#### [Dataset excerpts]
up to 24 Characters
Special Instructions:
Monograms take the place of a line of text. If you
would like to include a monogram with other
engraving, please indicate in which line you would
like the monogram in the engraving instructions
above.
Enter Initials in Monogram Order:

#### [Problem to work on]
Arrange the lines of data above as a Markdown table with the columns "Row" and "Line", numbering each row and omitting blank lines.

#### [Problem solution]
| Row | Line |
|---|---|
| 1 | up to 24 Characters |
| 2 | Special Instructions: |
| 3 | Monograms take the place of a line of text. If you |
| 4 | would like to include a monogram with other |
| 5 | engraving, please indicate in which line you would |
| 6 | like the monogram in the engraving instructions |
| 7 | above. |
| 8 | Enter Initials in Monogram Order: |